_WHAT IS REQUIRED:_
From the line containing "[390,77,455,88] command: ->" through the last line of the records below, output every line exactly as it appears, but leave out the pictures.

_AVAILABLE DATA:_
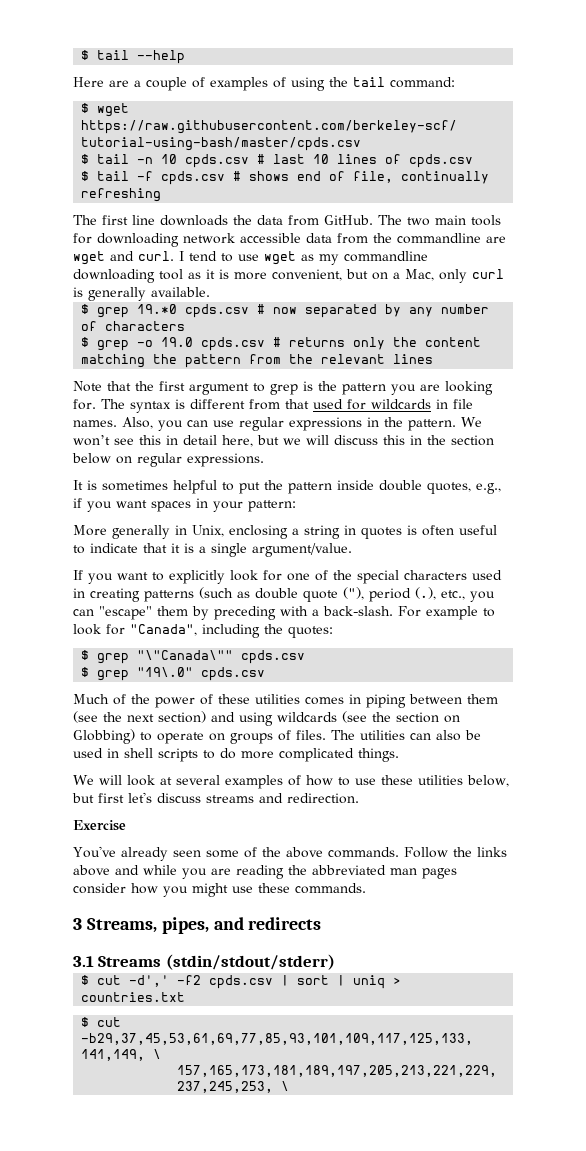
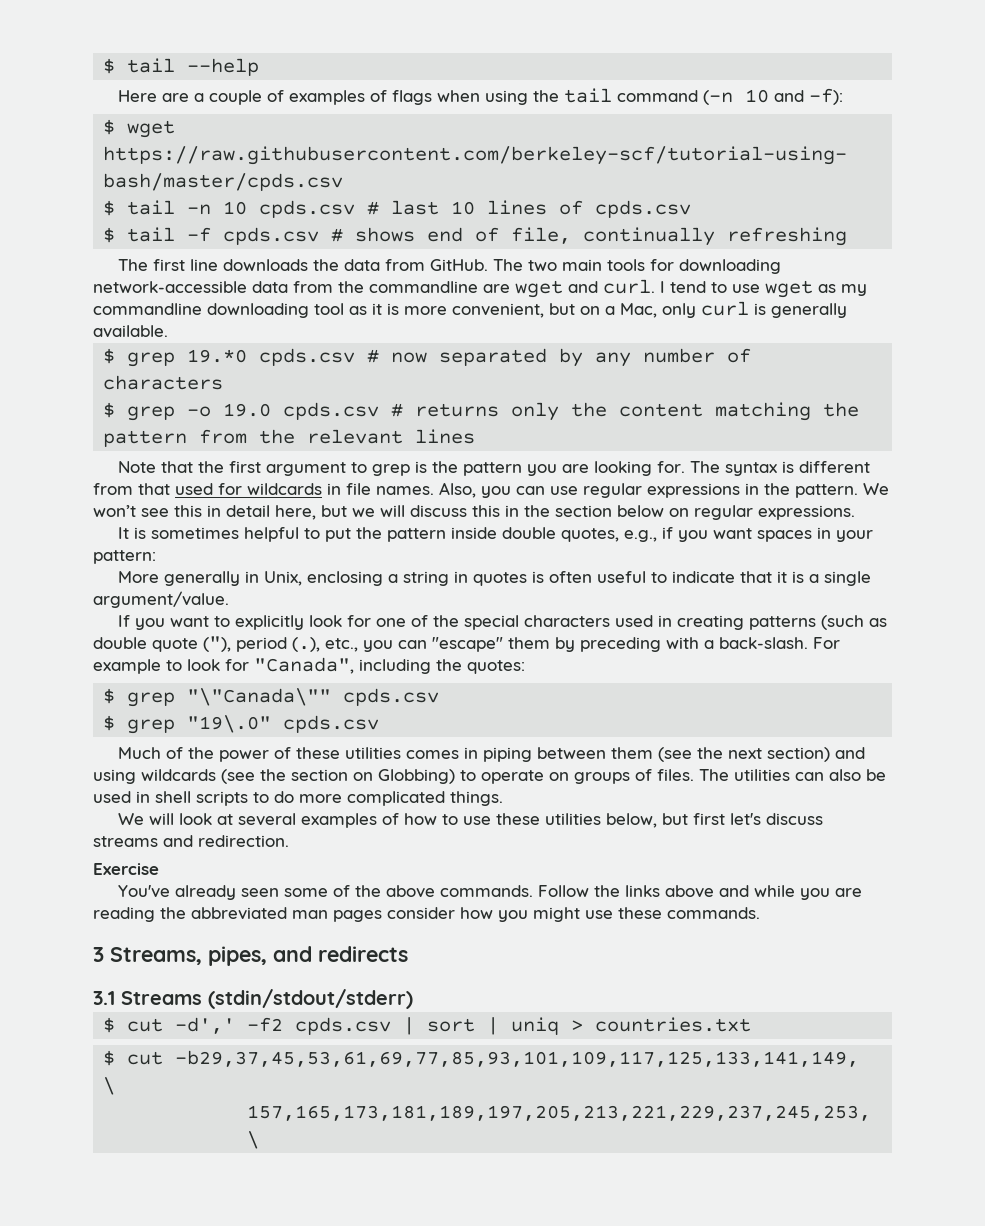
(286, 82) none -> [391,90,480,105] flags when
[390,77,455,88] command: -> [616,88,843,105] command (-n 10 and -f):
[183,233,301,244] network accessible -> [93,281,247,293] network-accessible

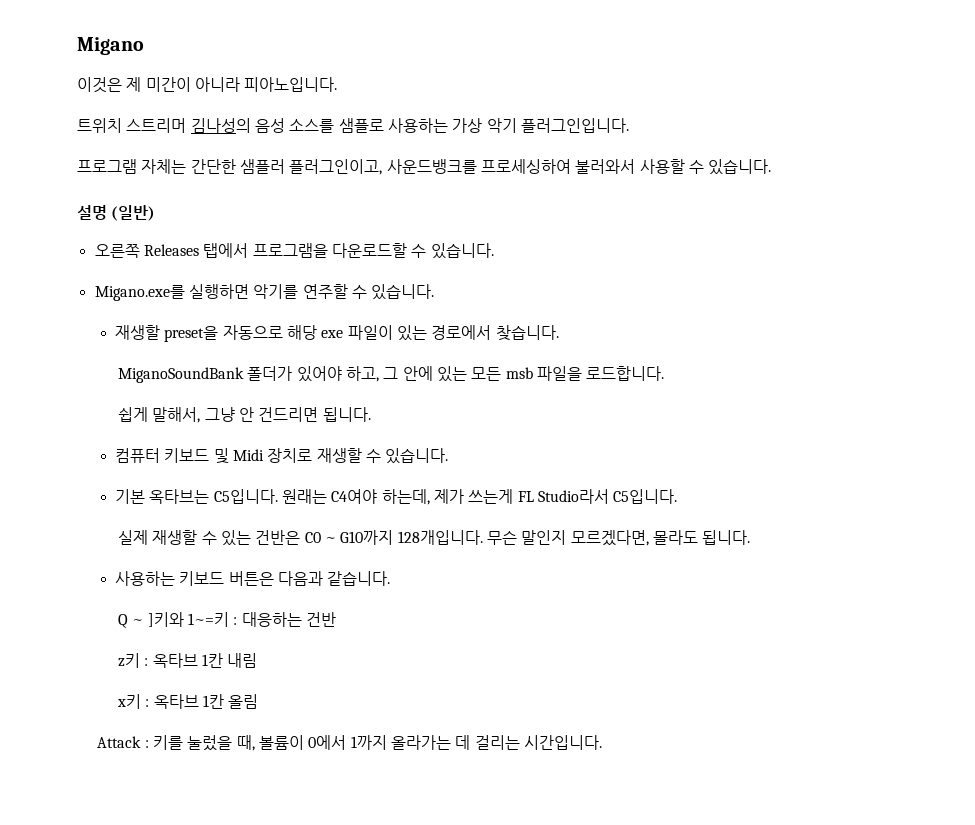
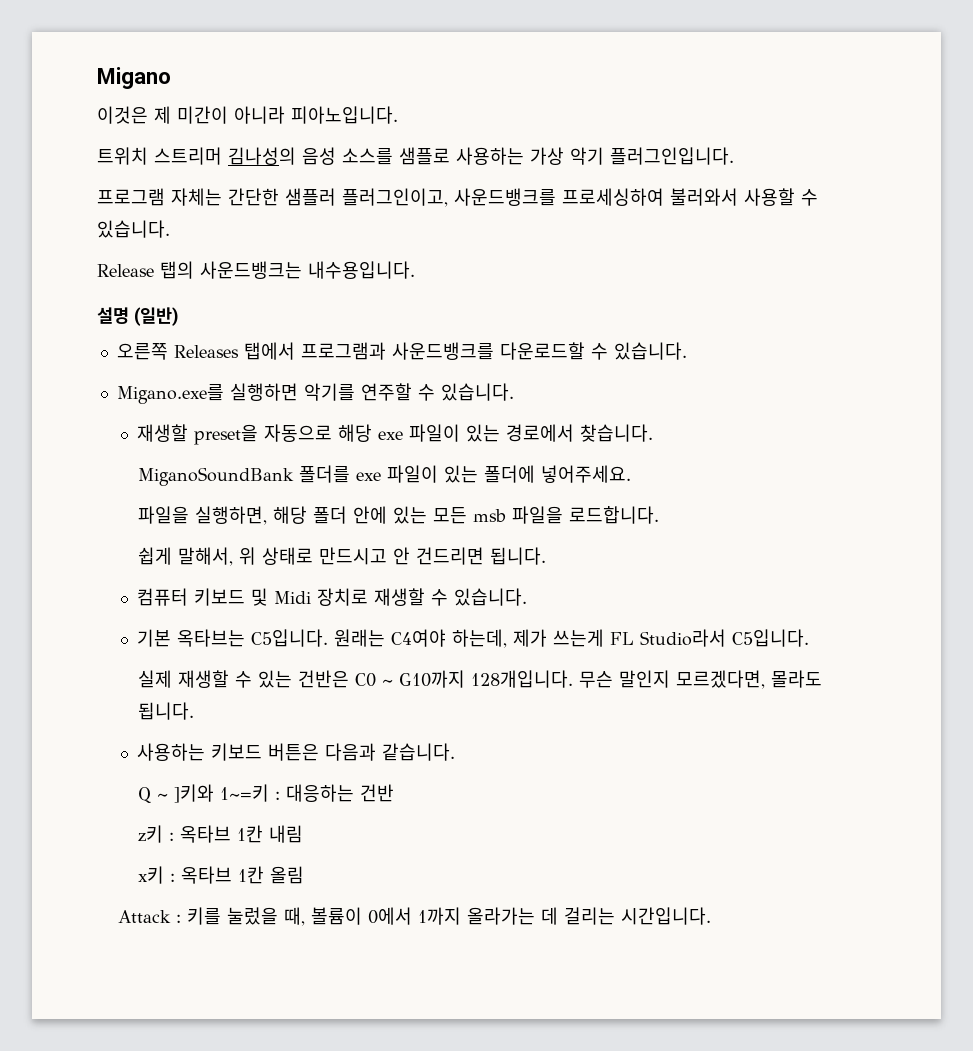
(772, 167) none -> [97,261,415,279] // Release 탭의 사운드뱅크는 내수용입니다.
[252,243,328,258] 프로그램을 -> [300,342,494,360] 프로그램과 사운드뱅크를
[247,366,399,382] 폴더가 있어야 하고, 그 -> [299,465,632,483] [138,506,348,525] 폴더를 exe 파일이 있는 폴더에 넣어주세요. // 파일을 실행하면, 해당 폴더
[204,407,235,422] 그냥 -> [239,547,388,565] 위 상태로 만드시고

_YOUR RESPONSE:_
[390,77,455,88] command: -> [616,88,843,105] command (-n 10 and -f):
[183,233,301,244] network accessible -> [93,281,247,293] network-accessible

(772, 167) none -> [97,261,415,279] // Release 탭의 사운드뱅크는 내수용입니다.
[252,243,328,258] 프로그램을 -> [300,342,494,360] 프로그램과 사운드뱅크를
[247,366,399,382] 폴더가 있어야 하고, 그 -> [299,465,632,483] [138,506,348,525] 폴더를 exe 파일이 있는 폴더에 넣어주세요. // 파일을 실행하면, 해당 폴더
[204,407,235,422] 그냥 -> [239,547,388,565] 위 상태로 만드시고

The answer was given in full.